How to Deal with Difficult Coworkers

One thing in life that will always be constant is difficult people. Hence, in every office, one will have to deal with difficult coworkers. While difficult people in life can be kept somewhat at bay, you have to work daily with the people at your office. A coworker with whom you may have to collaborate on a project cannot be ignored. However, that does not mean that spending 8 hours a day in the same office with that person is an easy feat.

So, how do you actually deal with a difficult coworker? What are the best strategies for cohabitating with such a person, while still maintaining your cool? And should you even try to coexist with them, or should they be just ignored and left to their own devices?

First and foremost, you have to realize that a situation such as this cannot be left unaddressed. You have to deal with the situation, mainly because these situations can create strained relationships and increase stress. Effectively handling the situation can not only help improve relations with the coworker, but will also show the boss that you are able to handle difficult situations.

The most important thing when facing a situation with a difficult coworker is to stay calm.

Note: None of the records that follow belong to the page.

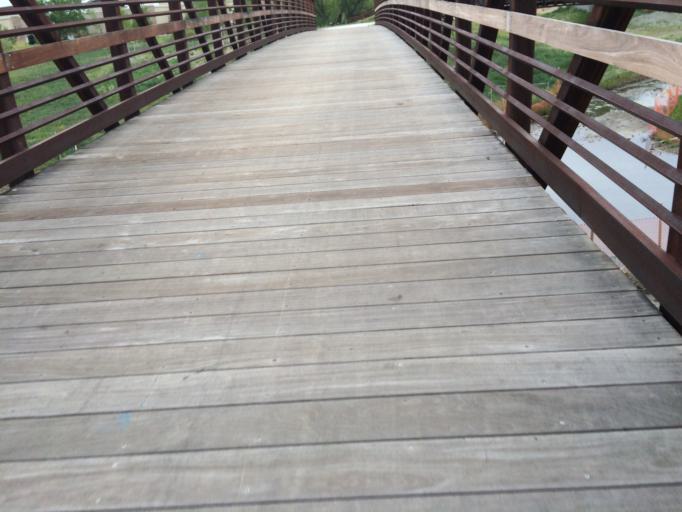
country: US
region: Colorado
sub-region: Boulder County
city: Longmont
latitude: 40.1552
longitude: -105.1001
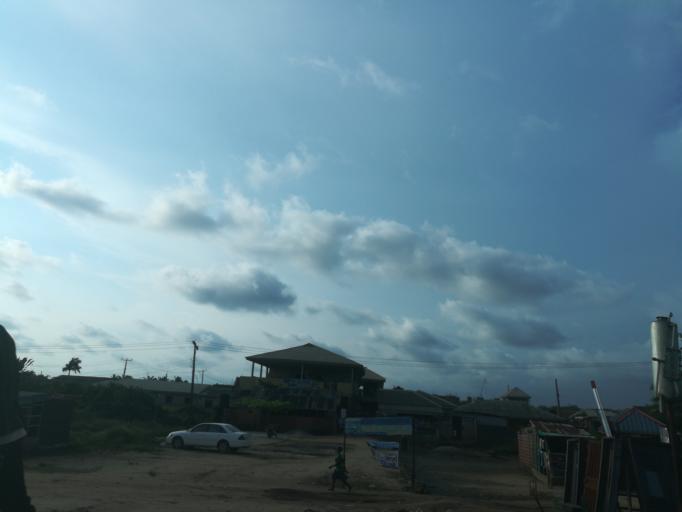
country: NG
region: Ogun
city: Ado Odo
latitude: 6.4761
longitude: 3.0208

If you get angry, then the situation can be blown out of proportion, and it will officially be your fault. Not to mention, you can actually be the one who gets stuck with the reputation of being difficult.

Next, analyze the situation. Why is the other person being difficult? Is it just his nature, or does he actually have a legitimate reason? Could it be possible that he was just having a bad day or facing personal problems? Entertain the idea that perhaps it wasn’t his fault, but yours. Perhaps you said something you didn’t mean to, or perhaps your words were construed in a manner that you didn’t mean.

If you can’t look at the situation objectively, try asking a trusted friend or colleague in the office, preferably one who witnessed the scene. If no one witnessed the scene, then try to objectively define the scene to that friend or colleague, and stick to the facts. Then consider their opinion; they may have insight into that matter that you might be missing as you are too close to the situation.

Ask the friend or colleague about advice on how to handle the situation; if it is your fault, then try apologizing and clarifying what you actually meant. If in fact, it is not your fault, then try talking to the coworker and explaining what you didn’t like about the situation. It could be that he genuinely does not realize what he did wrong.  

However, if he is aware of the impact that he had on you, he will try to deny it or try to explain it. Or in the worst case scenario, he may not even try to deny or explain the behavior, which means that he is being difficult on purpose. In this case, decide if you want to let it go and ignore him, or confront him about it.

Letting it go and ignoring him can be an effective strategy at times. Some people are difficult because they want to get a rise out of somebody. If they feel that they aren’t getting it from you, then they may move on. However, other people act difficult because they feel powerful, like they are the one dictating the terms. In this scenario, it is best to confront him, and publicly if possible. Remember, you do not want to create a scene; you just want to call him out on his behavior, so that he knows that you aren’t a pushover. Still, this task can be quite daunting.

In a public setting, try to deal with him with gentle humor or with sarcasm. Try to humorously call attention to his difficult behavior with others and to the impact that it has on others, such as an exaggerated physical gesture indicating that he hurts the others with his behavior. If the coworker feels that he may be becoming the butt of your jokes due to his difficult behavior, he may let off, rather than risk becoming the office jester.

However, if none of these techniques work, your only option may be to get management involved. Consider talking to your boss, manager, or HR department about his behavior. Indicate the impact that his behavior is having on the other employees, as well as the steps that you have already taken to address the matter. This will show that this is a serious matter and that you are not making this complaint lightly. If possible, get the other employees to speak up about the behavior as well. This will indicate to the boss that the impact of the issue is wider and deeper than just one person.

If this still does not work, then you have only a few other options left. You can go back to ignoring him and try to limit his access to you. Choose different projects that him or work with different clients, so that you need not have to deal with him and his behavior on a daily basis. Another is to transfer to a different job within the company, or to leave the company all together. While, this is not you fault, and you shouldn’t have to leave a good position because of somebody else, take into consideration the time and energy that you put in dealing with this guy daily. That time and energy will be better utilized at a new position, which may even help you to move further up the corporate ladder. So, indirectly that coworker would have helped you further your career by being difficult.